There are also regression and integration tests, written in Python. These tests can be run (if the test dependencies are installed) with: build/test/functional/test_runner.py (assuming build is your build directory).

The CI (Continuous Integration) systems make sure that every pull request is built for Windows, Linux, and macOS, and that unit/sanity tests are run automatically.

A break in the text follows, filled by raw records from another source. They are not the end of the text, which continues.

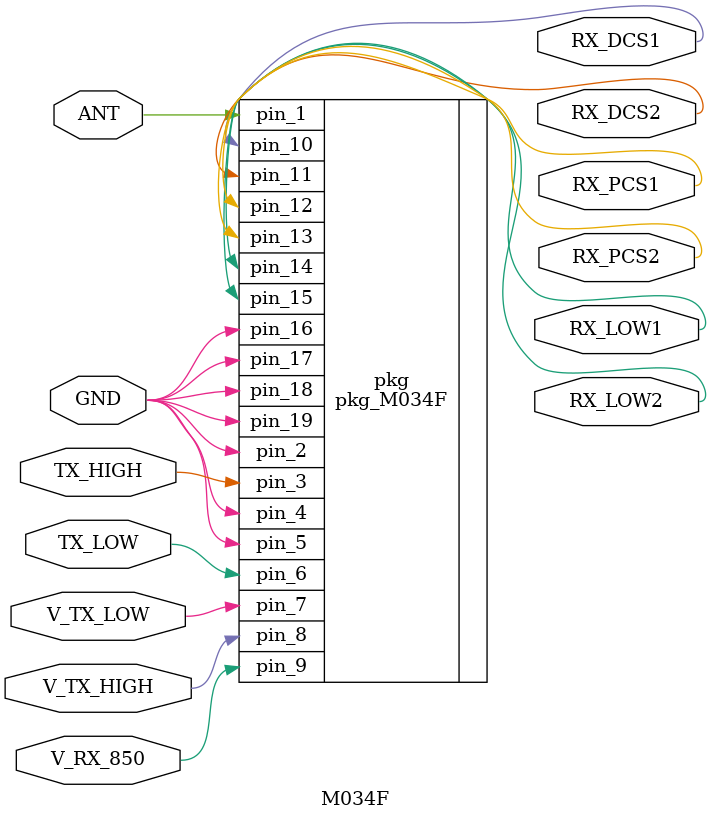
<source format=v>
module M034F (ANT, GND, RX_LOW1, RX_LOW2, RX_DCS1, RX_DCS2, RX_PCS1, RX_PCS2,
		TX_LOW, TX_HIGH, V_TX_LOW, V_TX_HIGH, V_RX_850);

inout ANT;
input GND;

output RX_LOW1, RX_LOW2, RX_DCS1, RX_DCS2, RX_PCS1, RX_PCS2;
input TX_LOW, TX_HIGH;

input V_TX_LOW, V_TX_HIGH, V_RX_850;

/* instantiate the package; the mapping of signals to pins is defined here */

pkg_M034F pkg  (.pin_1(ANT),
		.pin_2(GND),
		.pin_3(TX_HIGH),
		.pin_4(GND),
		.pin_5(GND),
		.pin_6(TX_LOW),
		.pin_7(V_TX_LOW),
		.pin_8(V_TX_HIGH),
		.pin_9(V_RX_850),
		.pin_10(RX_DCS1),
		.pin_11(RX_DCS2),
		.pin_12(RX_PCS1),
		.pin_13(RX_PCS2),
		.pin_14(RX_LOW1),
		.pin_15(RX_LOW2),
		.pin_16(GND),
		.pin_17(GND),
		.pin_18(GND),
		.pin_19(GND)
	);

endmodule

</source>
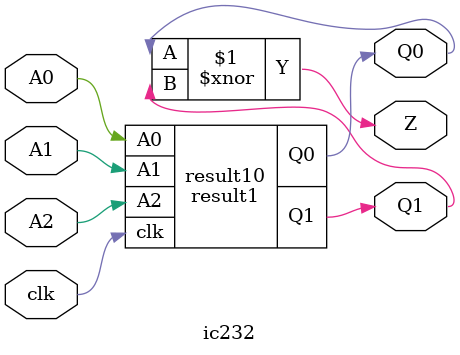
<source format=v>


module kb(input K, input B, input clk, output reg Q);

  initial begin
		Q = 0;
	end

  always @ (posedge clk)
    begin
      if (~K & ~B)
        begin
          Q = ~Q;
        end
      else if (~K & B) 
        begin
          Q = 0;
        end
      else if (K & ~B) 
        begin
          Q = 1;
        end
      else
        begin
          Q = Q;
        end
    end
endmodule

module result1(input A0, input A1, input A2,input clk, output Q0, output Q1);
  kb kb0((A0 ~| A1) & ~A2,A1,clk,Q0);
  kb kb1(~A2,(~A0 | A1) ^ A2,clk,Q1);
endmodule

module ic232(input A0, input A1, input A2, input clk, output Q0, output Q1, output Z);

  result1 result10(A0,A1,A2,clk,Q0,Q1);
  assign Z = (Q0 ~^ Q1);


endmodule


</source>
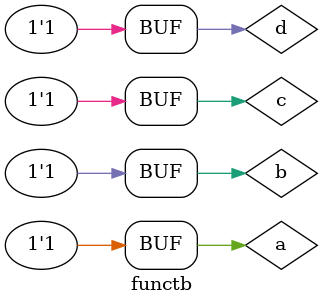
<source format=sv>
module functb;
    reg a, b, c, d;
    wire y;
    func dut(a, b, c, d, y);
    initial begin
        a = 1'b0; b = 1'b0; c = 1'b0; d = 1'b0;
        #10 a = 1'b0; b = 1'b0; c = 1'b0; d = 1'b1;
        #10 a = 1'b0; b = 1'b0; c = 1'b1; d = 1'b0;
        #10 a = 1'b0; b = 1'b0; c = 1'b1; d = 1'b1;
        #10 a = 1'b0; b = 1'b1; c = 1'b0; d = 1'b0;
        #10 a = 1'b0; b = 1'b1; c = 1'b0; d = 1'b1;
        #10 a = 1'b0; b = 1'b1; c = 1'b1; d = 1'b0;
        #10 a = 1'b0; b = 1'b1; c = 1'b1; d = 1'b1;
        #10 a = 1'b1; b = 1'b0; c = 1'b0; d = 1'b0;
        #10 a = 1'b1; b = 1'b0; c = 1'b0; d = 1'b1;
        #10 a = 1'b1; b = 1'b0; c = 1'b1; d = 1'b0;
        #10 a = 1'b1; b = 1'b0; c = 1'b1; d = 1'b1;
        #10 a = 1'b1; b = 1'b1; c = 1'b0; d = 1'b0;
        #10 a = 1'b1; b = 1'b1; c = 1'b0; d = 1'b1;
        #10 a = 1'b1; b = 1'b1; c = 1'b1; d = 1'b0;
        #10 a = 1'b1; b = 1'b1; c = 1'b1; d = 1'b1;
    end
endmodule

</source>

Manual Quality Assurance (QA) Testing

Changes should be tested by somebody other than the developer who wrote the code. This is especially important for large or high-risk changes. It is useful to add a test plan to the pull request description if testing the changes is not straightforward.

Translations

Changes to translations as well as new translations can be submitted to Bitcoin Core's Transifex page.

Translations are periodically pulled from Transifex and merged into the git repository. See the translation process for details on how this works.

Important: We do not accept translation changes as GitHub pull requests because the next pull from Transifex would automatically overwrite them again.